— Brief —
Could you restate word for word only the lines below from the one holding "Simulescu, previziunile pentru toate zodiile" to the one holding "lorsque celle-ci se", inclusive, and leave out the pictures?

──────── Material provided

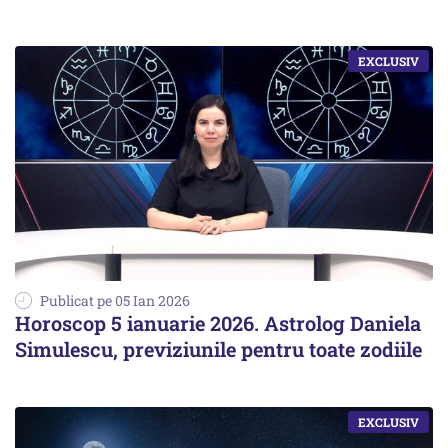
Publicat pe 05 Ian 2026
Horoscop 5 ianuarie 2026. Astrolog Daniela
Simulescu, previziunile pentru toate zodiile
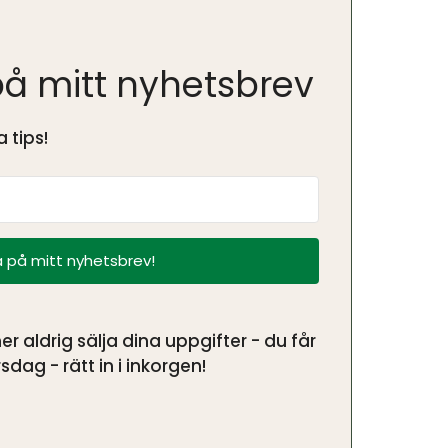
å mitt nyhetsbrev
 tips!
 på mitt nyhetsbrev!
aldrig sälja dina uppgifter - du får
sdag - rätt in i inkorgen!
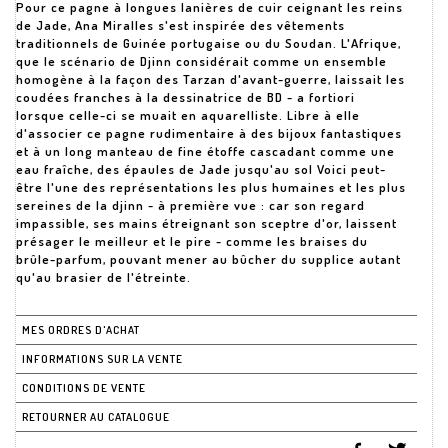
Pour ce pagne à longues lanières de cuir ceignant les reins
de Jade, Ana Miralles s'est inspirée des vêtements
traditionnels de Guinée portugaise ou du Soudan. L'Afrique,
que le scénario de Djinn considérait comme un ensemble
homogène à la façon des Tarzan d'avant-guerre, laissait les
coudées franches à la dessinatrice de BD - a fortiori
lorsque celle-ci se muait en aquarelliste. Libre à elle
d'associer ce pagne rudimentaire à des bijoux fantastiques
et à un long manteau de fine étoffe cascadant comme une
eau fraîche, des épaules de Jade jusqu'au sol Voici peut-
être l'une des représentations les plus humaines et les plus
sereines de la djinn - à première vue : car son regard
impassible, ses mains étreignant son sceptre d'or, laissent
présager le meilleur et le pire - comme les braises du
brûle-parfum, pouvant mener au bûcher du supplice autant
qu'au brasier de l'étreinte.
MES ORDRES D'ACHAT
INFORMATIONS SUR LA VENTE
CONDITIONS DE VENTE
RETOURNER AU CATALOGUE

────────────────

— Written solution —
Simulescu, previziunile pentru toate zodiile
å mitt nyhetsbrev
 tips!
 på mitt nyhetsbrev!
aldrig sälja dina uppgifter - du får
sdag - rätt in i inkorgen!
Pour ce pagne à longues lanières de cuir ceignant les reins
de Jade, Ana Miralles s'est inspirée des vêtements
traditionnels de Guinée portugaise ou du Soudan. L'Afrique,
que le scénario de Djinn considérait comme un ensemble
homogène à la façon des Tarzan d'avant-guerre, laissait les
coudées franches à la dessinatrice de BD - a fortiori
lorsque celle-ci se muait en aquarelliste. Libre à elle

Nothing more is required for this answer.